Peter Garcia Jr. argued Thursday he was on medications affecting his decision-making ability when he pleaded no contest to a charge of voluntary manslaughter seven months ago.

In asking to withdraw his plea, Garcia testified he could barely remember anything from that day other than a pen and paper in front of him and writing his initials.

“I wasn’t sure of anything,” he told the court.

Then how, prosecutor Nicholas Lackie asked, was he able to negotiate and make a counteroffer through his attorney before accepting the plea agreement? Garcia said much of that day is “very blurry," and he didn't recall the negotiations.

Judge John S. Somers, however, said the evidence, with the exception of Garcia’s testimony, indicates Garcia understood the plea agreement and responded to all questions asked of him that day. He denied the motion to withdraw the plea. 

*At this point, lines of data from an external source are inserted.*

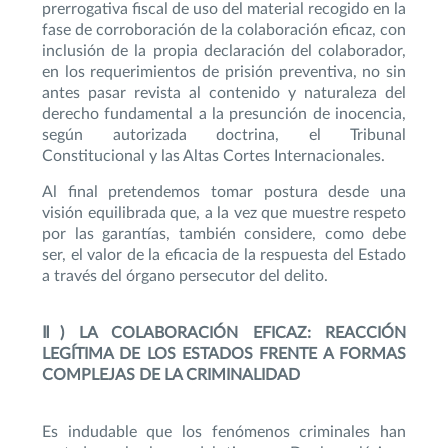
prerrogativa fiscal de uso del material recogido en la
fase de corroboración de la colaboración eficaz, con
inclusión de la propia declaración del colaborador,
en los requerimientos de prisión preventiva, no sin
antes pasar revista al contenido y naturaleza del
derecho fundamental a la presunción de inocencia,
según autorizada doctrina, el Tribunal
Constitucional y las Altas Cortes Internacionales.
Al final pretendemos tomar postura desde una
visión equilibrada que, a la vez que muestre respeto
por las garantías, también considere, como debe
ser, el valor de la eficacia de la respuesta del Estado
a través del órgano persecutor del delito.
Ⅱ) LA COLABORACIÓN EFICAZ: REACCIÓN
LEGÍTIMA DE LOS ESTADOS FRENTE A FORMAS
COMPLEJAS DE LA CRIMINALIDAD
Es indudable que los fenómenos criminales han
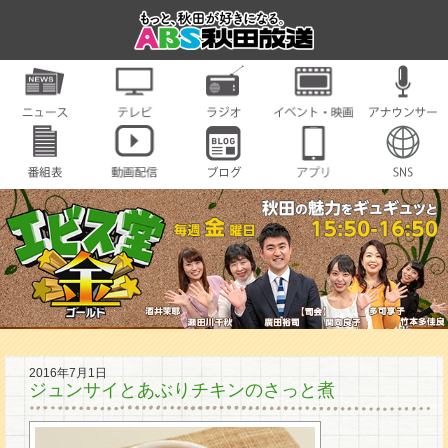
2016年7月1日
ジュンサイとあぶりチキンのさっと煮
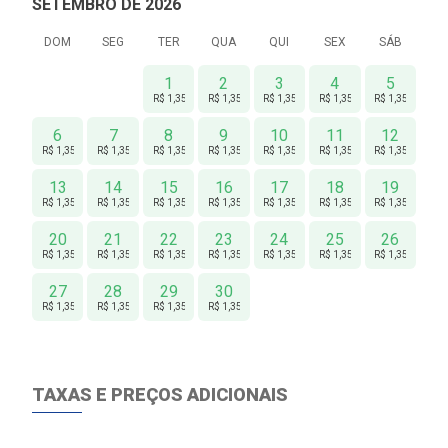
SETEMBRO DE 2026
DOM
SEG
TER
QUA
QUI
SEX
SÁB
1
2
3
4
5
R$ 1,350
R$ 1,350
R$ 1,350
R$ 1,350
R$ 1,350
6
7
8
9
10
11
12
R$ 1,350
R$ 1,350
R$ 1,350
R$ 1,350
R$ 1,350
R$ 1,350
R$ 1,350
13
14
15
16
17
18
19
R$ 1,350
R$ 1,350
R$ 1,350
R$ 1,350
R$ 1,350
R$ 1,350
R$ 1,350
20
21
22
23
24
25
26
R$ 1,350
R$ 1,350
R$ 1,350
R$ 1,350
R$ 1,350
R$ 1,350
R$ 1,350
27
28
29
30
R$ 1,350
R$ 1,350
R$ 1,350
R$ 1,350
TAXAS E PREÇOS ADICIONAIS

Somers then sentenced Garcia to 11 years in prison as stipulated by the agreement.

If Somers had allowed Garcia to withdraw his plea, the defendant would have faced trial on a charge of first-degree murder and, if convicted, life in prison.

Before Somers' ruling, Garcia's attorney, Richard Jackson, questioned Garcia's former attorney about whether the defendant understood what was happening when he accepted the plea agreement on Sept. 8.

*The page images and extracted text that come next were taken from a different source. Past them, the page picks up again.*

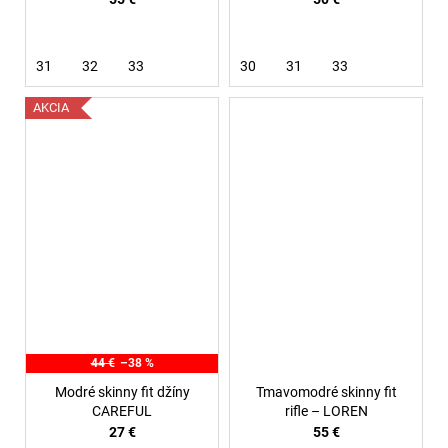
31
32
33
30
31
33
AKCIA
44 €
–38 %
Modré skinny fit džíny
Tmavomodré skinny fit
CAREFUL
rifle – LOREN
27 €
55 €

Deputy Public Defender Gloria Cannon, who represented Garcia about a year, testified his demeanor that day was much the same as it was on Thursday.

When given a list of symptoms and asked to point out which ones Garcia had the day of the plea, Cannon identified just one: memory problems. And that wasn't unusual, Cannon said, as Garcia had on prior occasions told her he had trouble remembering certain details of his case. 

According to court documents, Garcia admitted killing 34-year-old Efren Ramon Estrada in October 2014 after confronting him over what he perceived as a threat a month earlier. Garcia said he believed he and his family were in danger based on a recorded message Estrada left him.

Garcia told police Estrada reached into his pants pocket as the two fought. Believing Estrada was going for a weapon, Garcia pinned him to the ground and strangled him, the documents said.

He wrapped Estrada’ s body in a blue tarp and placed it in a bin, the documents said. A person searching for recyclables discovered the body the morning of Oct. 5, 2014.

Police investigators learned sheriff’s deputies had contacted Estrada the day before and found him in the company of Garcia in the 1500 block of Wilson Road. Questioned by police, a neighbor of Garcia told detectives Garcia admitted to killing Estrada, the documents said.